Bu hastaların yönetiminde benzer prensipler geçerli olsa da cerrahiye gitme olasılığı daha fazla ve mutlaka KBB’den destek almakta fayda var.
Epiglotit
Haemaphilus influenze tip b kaynaklı epiglot iltihabıdır.
Karakteristik olarak boğaz ağrısı, ateşin yanında Stridor, konuşma sesinde azalma (larenjitteki gibi kısık ses değil), salyayı yutamama ve ağızdan salya akması görülür.
Tipik olarak çocuk bitkin gözükür, öne eğilmiş, dilini dışarı çıkarmış halde oturur.
Çocuk için çok stresli bir durum olduğundan, ve strese bağlı ajitasyon tabloyu kötüleştireceğinden herhangi bir girişim yapmamak, ortamın sessiz ve sakin olmasına özen göstermek ve çocuğu sakinleştirmek önceliklerimizden olmalı.
Lateral grafide başparmak işareti görülür:
IV Sefalosporin tedavide ilk seçenek olmalı. Steroidlerle obstrüksiyonu azaltmak denenmeli.
6 yaş altı çocukların tedaviye uyumu azalacağından sıklıkla entübe edilmeleri daha güvenli bir seçenek.
Trakeit
Genellikle 5 yaş altı çocuklarda sık görülür ama 3 ay – 13 yaş arasında rastlanabilir. Genelde üst solunum yolu enfeksiyonlarından 2-7 gün sonra ateş, stridor, havlar tarzda öksürük ve seste kalınlaşma ile kendini belli eden pürülan debris ve psödomembran ile karakterize trakea iltihabıdır.
İnflamasyon nedeniyle daralan havayolu nedeniyle stridor duyurlur. Disfaji ve salya akması olmaması diğer ayırıcı tanılardan farkıdır. En sık olarak S.Aureus, Hib ve S. Pneumonia kökenli oluşur.

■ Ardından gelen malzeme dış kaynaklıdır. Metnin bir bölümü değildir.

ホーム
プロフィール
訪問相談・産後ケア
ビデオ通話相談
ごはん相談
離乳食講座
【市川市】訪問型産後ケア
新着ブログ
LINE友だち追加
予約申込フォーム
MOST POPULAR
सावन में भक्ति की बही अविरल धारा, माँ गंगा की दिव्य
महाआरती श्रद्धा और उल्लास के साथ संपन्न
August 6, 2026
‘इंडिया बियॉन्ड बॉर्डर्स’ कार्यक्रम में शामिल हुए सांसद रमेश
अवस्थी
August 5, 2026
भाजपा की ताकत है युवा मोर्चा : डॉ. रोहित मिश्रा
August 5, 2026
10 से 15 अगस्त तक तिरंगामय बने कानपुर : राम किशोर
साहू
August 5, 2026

IV sefalosporin + beta laktamaz dirençli penisilin ya da klindamisn ile tedavi edilir. Hastane yatışı yapılarak takibi gerekir.

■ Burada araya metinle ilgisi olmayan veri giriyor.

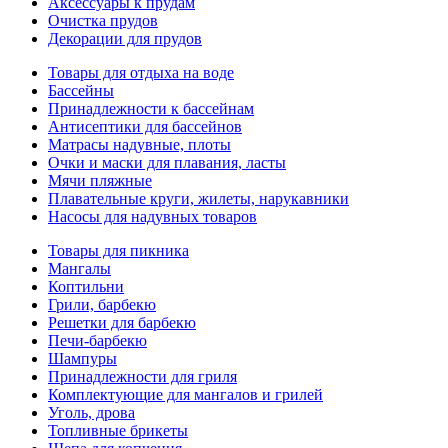
Аксессуары к прудам
Очистка прудов
Декорации для прудов
Товары для отдыха на воде
Бассейны
Принадлежности к бассейнам
Антисептики для бассейнов
Матраcы надувные, плоты
Очки и маски для плавания, ласты
Мячи пляжные
Плавательные круги, жилеты, нарукавники
Насосы для надувных товаров
Товары для пикника
Мангалы
Коптильни
Грили, барбекю
Решетки для барбекю
Печи-барбекю
Шампуры
Принадлежности для гриля
Комплектующие для мангалов и грилей
Уголь, дрова
Топливные брикеты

Tintinalli’den faydalanarak hazırladığım tablo bu klinik durumları özetliyor:
Krup | Trakeit | Epiglotit | Peritonsiller Abse | Retrofaringeal Abse | Yabancı Cisim Aspirasyonu | |
---|---|---|---|---|---|---|
Etken | Parainfluenza Tip 1 ve 3 | S. aureus S.pneumoniae H.influenza | S.pneumoniae S. aureus H.influenza | Polimikrobiyal S.pyogenes S.aureus | Polimikrobiyal S.pyogenes S.aureus | Genellikle gıda en sık fıstık |
Yaş | 6ay - 3yaş | 3ay -13 yaş | Tüm yaşlar klasik 1-7 yaş | 10-18yaş | 6ay - 4yaş | %80 <3yaş 6ay-5yaş |
Başlangıç | 1- 3 gün | 2-7 gün viral üsye sonrasında 8-12 saatte kötüleşme | Hızlı, saatler içinde | Farenjit sonrası | ÜSYE veya travma sonrası 2-3 gün | Ani veya gecikmiş |
Stridor | İnspiratuar + Ekspiratuar | İnspiratuar + Ekspiratuar | İnspiratuar | Nadir | Ciddi vakalarda inspiratuar | Lokalizasyona göre İnspiratuar + Ekspiratuar |
Öksürük | Havlama tarzı | Yoğun balgamlı | yok | yok | yok | Kısa süreli ve pozisyonel - tedavide etkin! |
Ses | Kısık ama boğuk değil | Sıklıkla normal | Boğuk, ağızda sıcak patates varmış gibi | Boğuk, ağızda sıcak patates varmış gibi | Boğuk, ağızda sıcak patates varmış gibi | Lokasyona bağlı |
Salya akması | Yok | nadir | var | sık | var | nadir |
Son Söz
- Stridor + ateş hemen krup düşündürse de %20 hastada diğer tanılar unutulmamalı.
- Öncesinde iyi olan çocukta ateş olmaksızın akut stridor = YABANCI CİSİM düşünülmeli.
- Eğer epiglotit şüpheniz varsa abeslang kullanmayın.
- Anaflaksi düşündüğünüz hasta adrenaline yanıt vermiyorsa Anjiyoödem düşünün.